«I’m a millionaire, and millionaires make money. It’s the billionaires who make history”. This quote was attributed to George Soros in a biopic published in Duga, a Serbian magazine that I used to follow back in the ’90s. It was the answer Soros allegedly made in his early days of being ‘just’ a millionaire when being asked how it feels to have so much power and influence to change the course of history. Unfortunately, I could not find the original statement cited; therefore, I doubt if Soros made it.
However, the message remains despite the lack of the messenger.
‘Millionaires make money. Billionaires make history.’
As it turns out, it is precisely the kind of history that benefits its makers.
In 2017, according to Oxfam, a new billionaire was being made every two days.

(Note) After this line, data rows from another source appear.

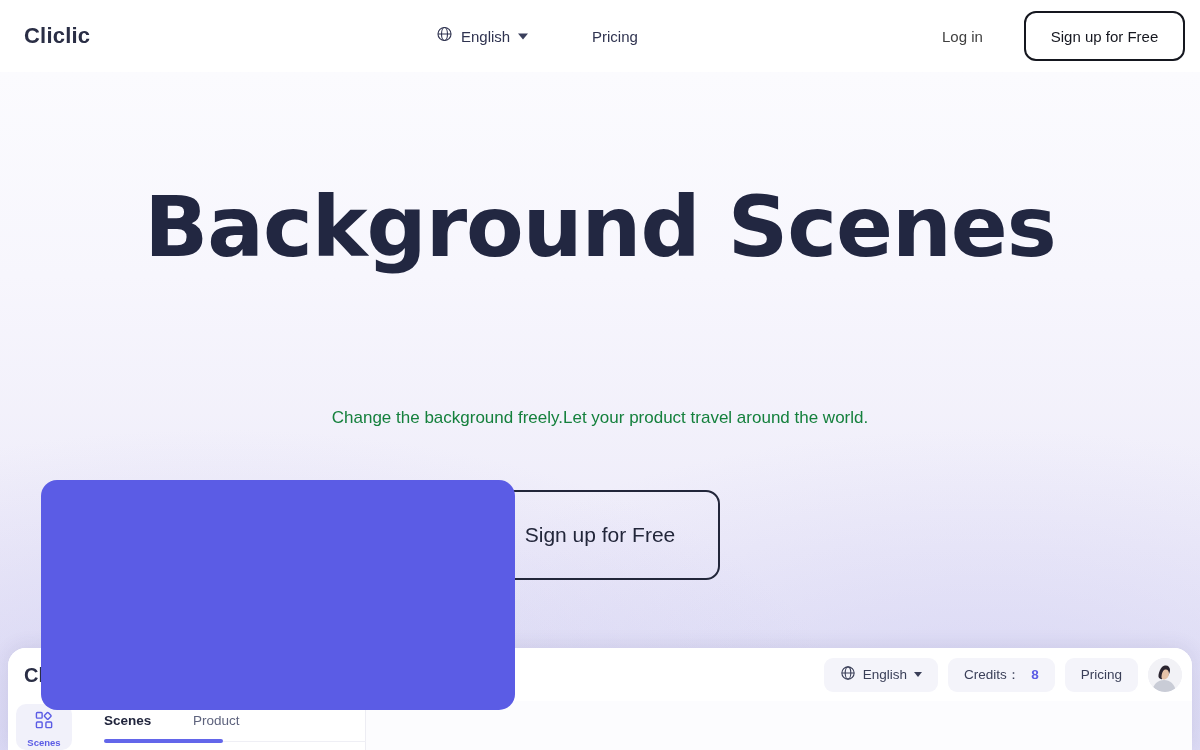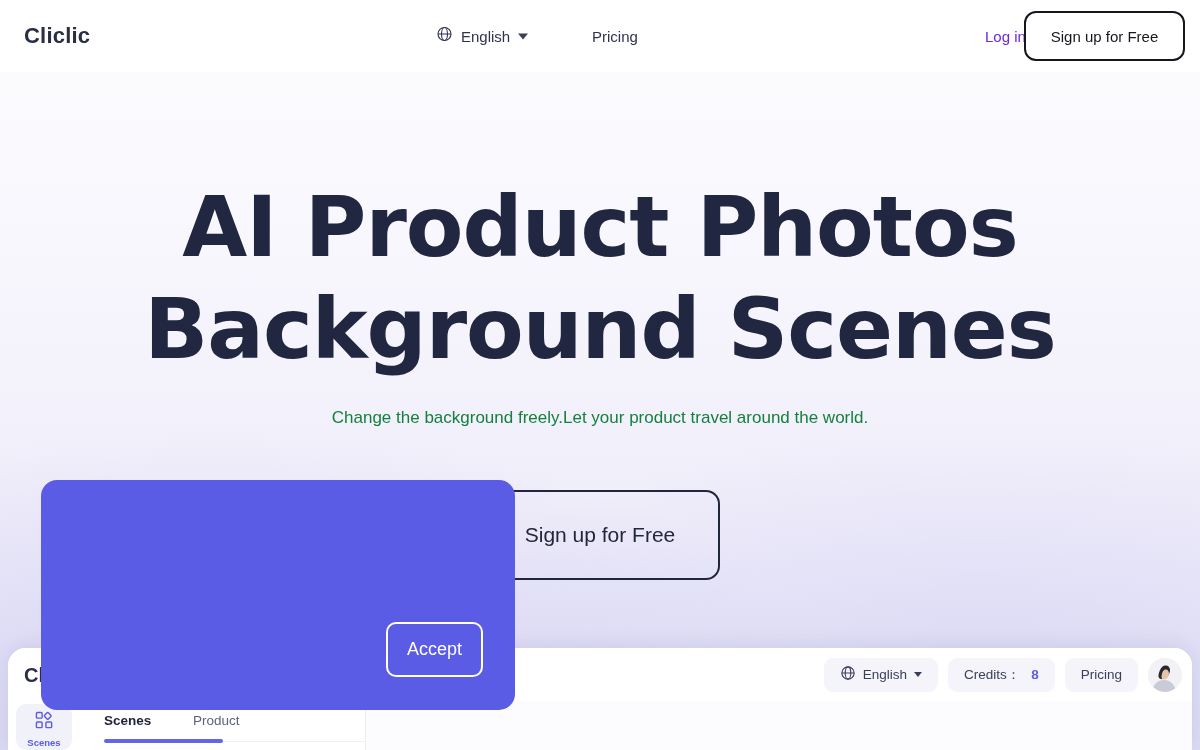"Log in" .nav-login { color: #6d28d9 -> #404040; margin-left: 43px -> none }
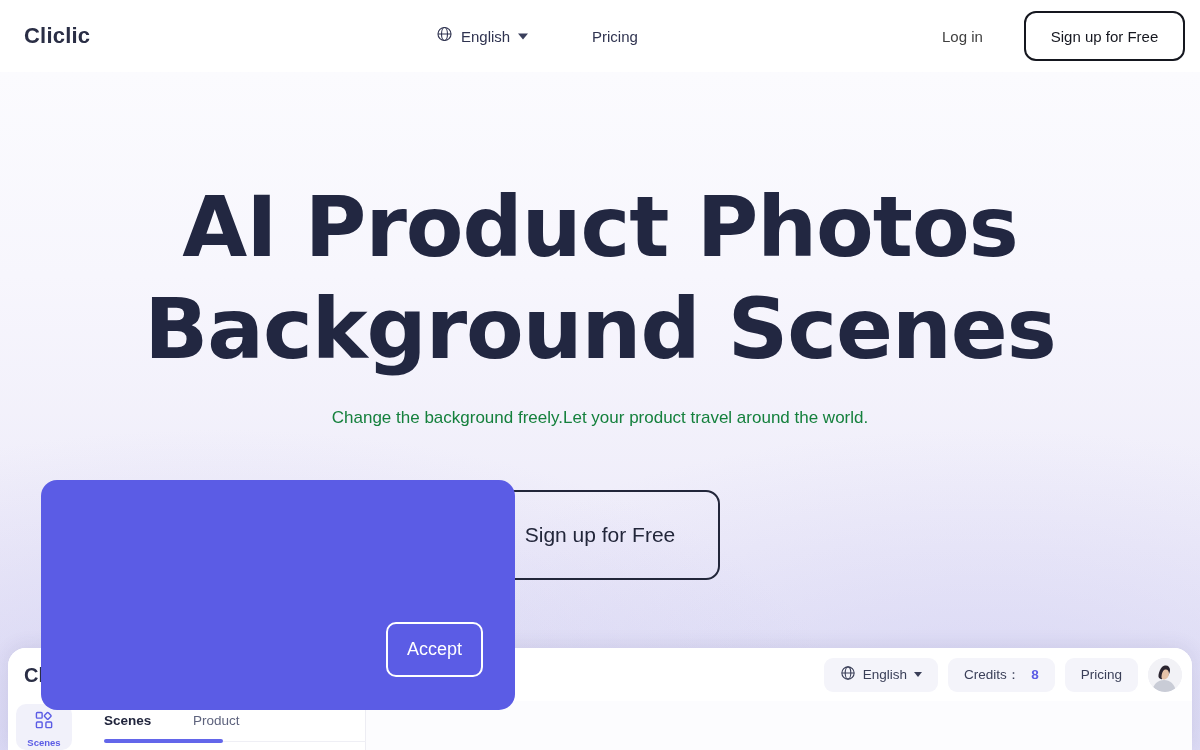"AI Product Photos" div { html: <div>AI Product Photos</div> -> none }
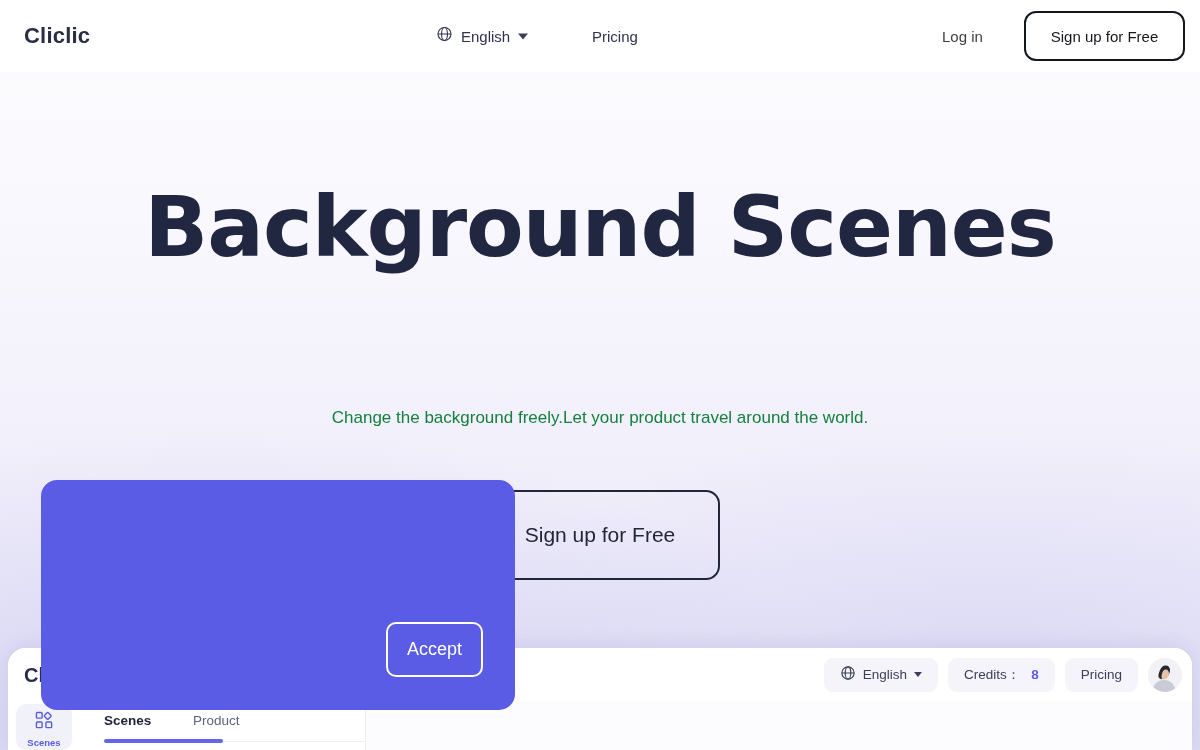"Accept" button.cookie-accept { html: <button>Accept</button> -> none }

According to the BBC, during the pandemic, billionaires have seen their fortunes rise by 27%. Despite the lockdown and most economies under severe impact, it was the industrialists, ‘whose wealth rose a staggering 44% in the three months to July.’ What was perhaps less surprising is the rise of tech billionaires who ‘have also had a good pandemic, seeing their wealth soar 41%’. This was due to ‘the corona-induced demand for their goods and services» and social distancing accelerating «digital businesses [and] compressing several years’ evolution into a few months».
This compression has led to 82% of US households having Amazon Prime membership, which is only a small proportion of its expansion into global dominance. Today, very few things are being sold online and shipped globally without producing the clinging sound of amounting to Jeff Bezos’s wealth.
Bezos is at the pinnacle of the list of 2,189 names whose fortune is more significant than 4.6 billion people combined. And it all happened in the last 100 years. One century has passed from John D. Rockefeller, the first-ever declared dollar billionaire, back on 29 September 1916, to having 2,189 billionaires worldwide.
The history has been very productive. It has been producing billionaires who, in return, have been making history. A kind of an autopoiesis system that self-perpetuates to the detriment of the whole. A history where an increasing share of income goes to the top 1 percent is not compatible with achieving the Sustainable Development Goals, particularly to the goal of reducing inequalities and ensure no one is left behind. Billions are being left behind, while a very few are becoming billionaires. That’s just too much history being made!